By Mark V. Lonsdale
Last week I was on a rifle range watching a group shooting at 100-200 yards. While a few were taking carefully aimed shots from a stable position, others were shooting standing off-hand, pulling the trigger as fast as they could. They were slapping the triggers, not controlling recoil, and jerking the semi-automatic rifles, while completely missing the targets. This is a type of undisciplined shooting I call “ammunition disposal.”
While they may have been having fun, they were actually reinforcing bad habits and poor shooting techniques. The goal of any precision shooting sport is to first build a foundation of solid fundamental marksmanship and then, with time, develop a degree of speed without sacrificing accuracy. These shooters seemed to have no grasp of precision marksmanship.

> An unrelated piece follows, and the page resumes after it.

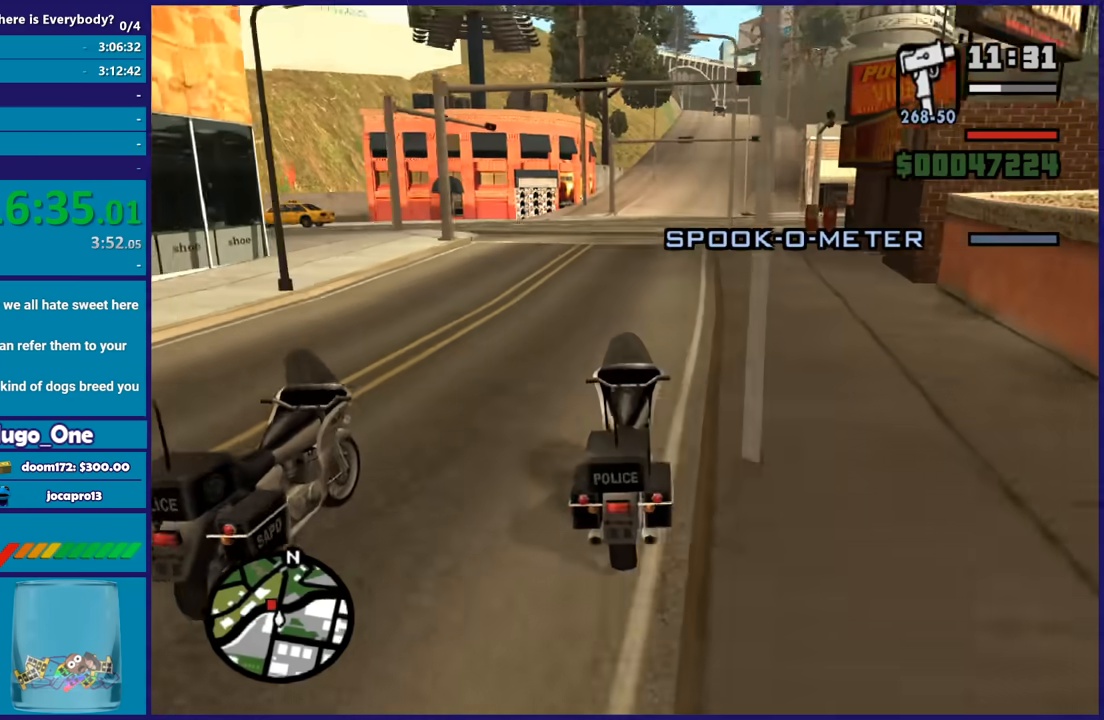
{"buttons": [], "left_stick": "right", "right_stick": "down-left", "button_events": []}
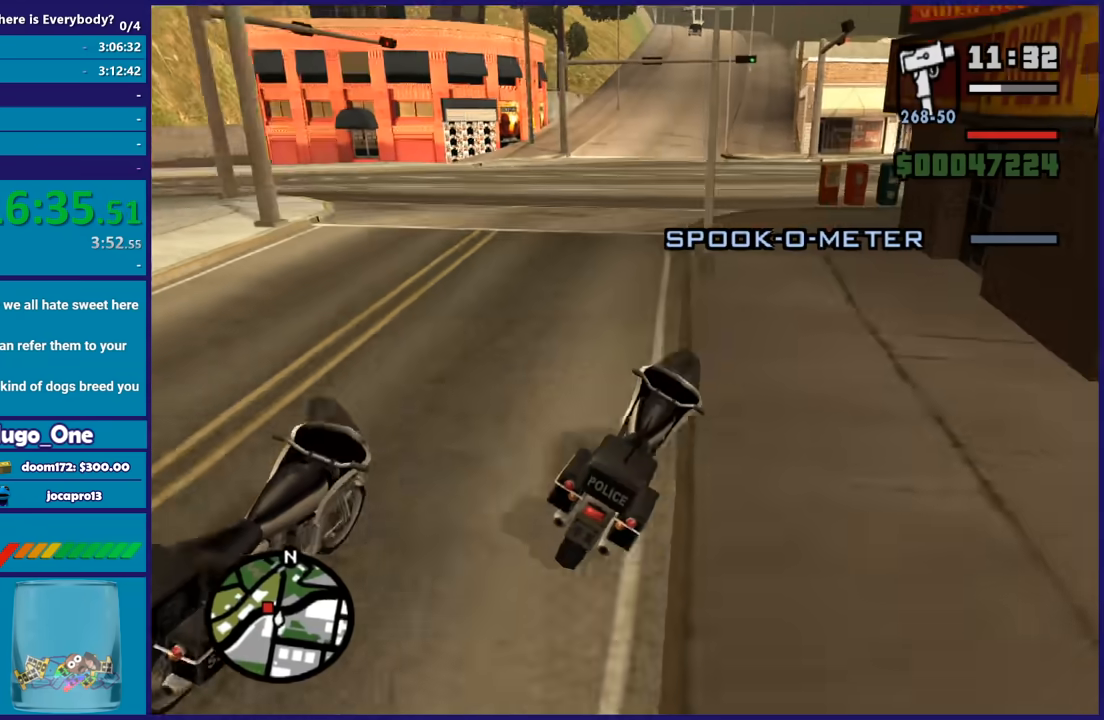
{"buttons": [], "left_stick": "left", "right_stick": "down-left", "button_events": []}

The problem with undisciplined rapid fire shooting is that the shooter is developing poor neuro-muscle memory. The brain, communicating with the the stance, grip, sight alignment, and trigger control, does not get the opportunity to become programmed correctly.
Applying this to archery shooting, if the goal is simply to launch a specific number of arrows at each training session, rather than score a high percentage of 10s and Xs, then the individual may be sacrificing quality for quantity. Similarly, continuing to launch arrows when fatigued, distracted, losing concentration, of feeling arm tremors then, again, he or she risks negative neuro-muscle programming. It is better to finish strong with a set of solid 10s and Xs and call it a day.

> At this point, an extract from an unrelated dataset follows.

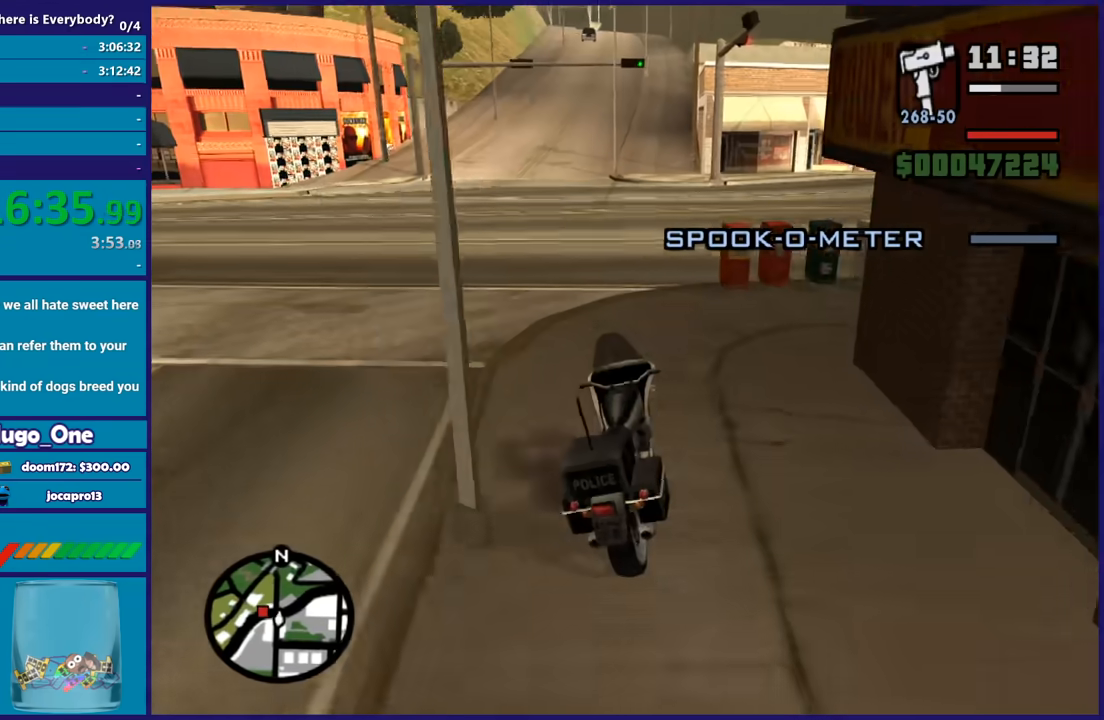
{"buttons": [], "left_stick": "center", "right_stick": "down-left", "button_events": []}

As many of you may know, the zen of shooting is not to think in terms of shooting 6 shots, but to shoot 1 shot six times. In other words, each arrow should be seen as an individual perfect shot. Where a novice will draw satisfaction from hitting a single 10 when the other arrows are spread all over the target, the veteran will question why one arrow hit red or blue when all the others were in the gold.

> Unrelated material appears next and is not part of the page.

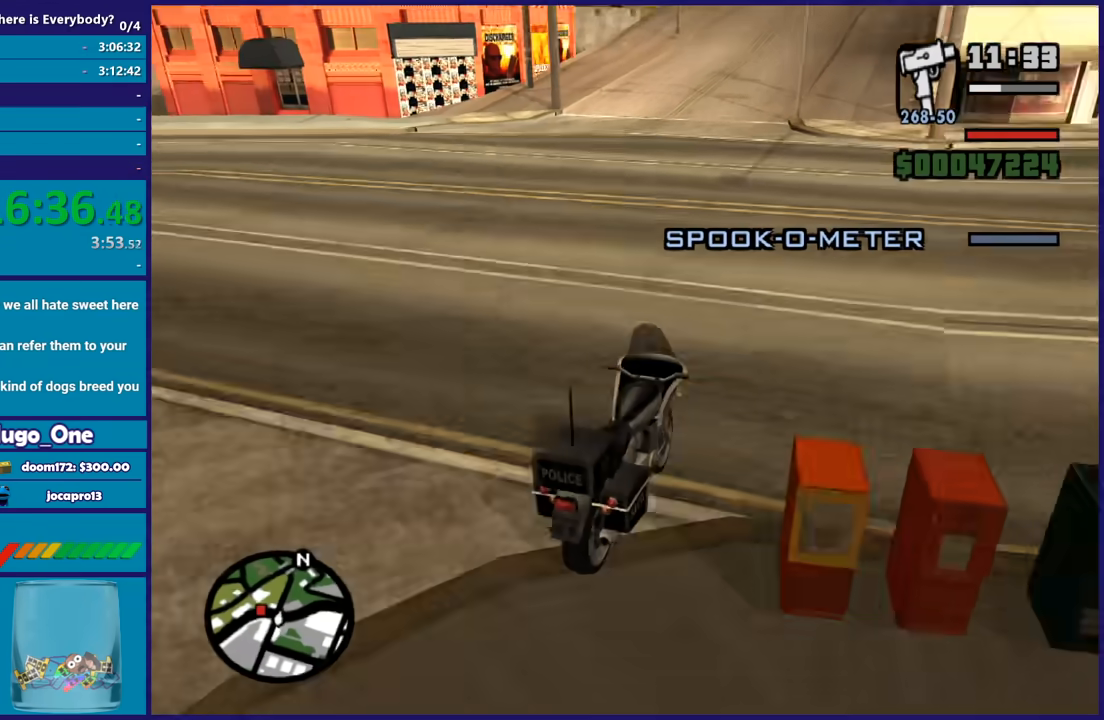
{"buttons": [], "left_stick": "left", "right_stick": "left", "button_events": [[134, "R2", "down"], [434, "R2", "up"]]}
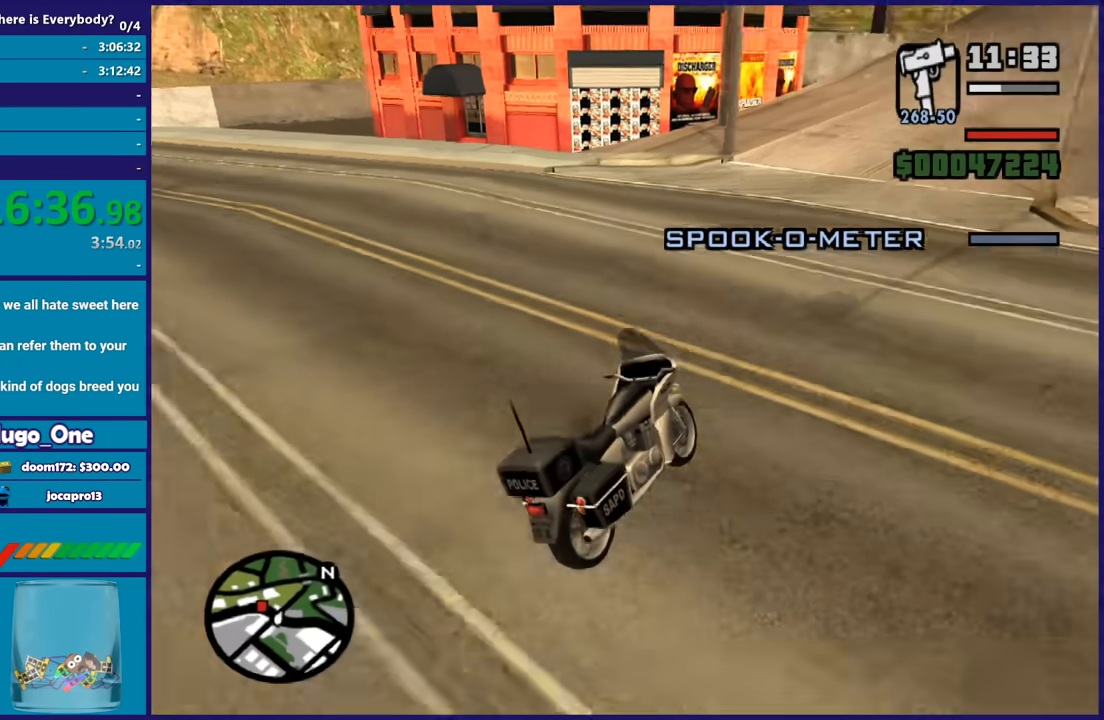
{"buttons": ["R2"], "left_stick": "left", "right_stick": "down-left", "button_events": [[500, "R2", "down"]]}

To aid in this process, archery training should not be seen as a chore where one must simply launch 100-200 arrows in each session. While training for national level competitions is definitely work, requiring a high number of arrows in training, it should still be enjoyable if for no other reason than knowing you are improving. While finding time for training with a busy work schedule and family commitments can be challenging, time for training should be planned and scheduled. This is like hitting the gym. All too many people say they don’t have time to workout, but this is usually a motivation issue not a time management issue. You don’t find time for training – you have to make time for training. It must be given a higher priority if you want to see progress and stand on the podium one day.
To conclude, training should not become a chore. Quality is more important than quantity. It is better to shoot 60 to 100 good arrows than 200+ poor arrows. As little as 30 minutes to 1 hour of training 4 to 5 days a week is more beneficial than 2 to 3 hours training once a week. That said, you still need to develop the physical ability and stamina to be able to compete in various matches that could run 90 to 200 arrows over a one or two day period.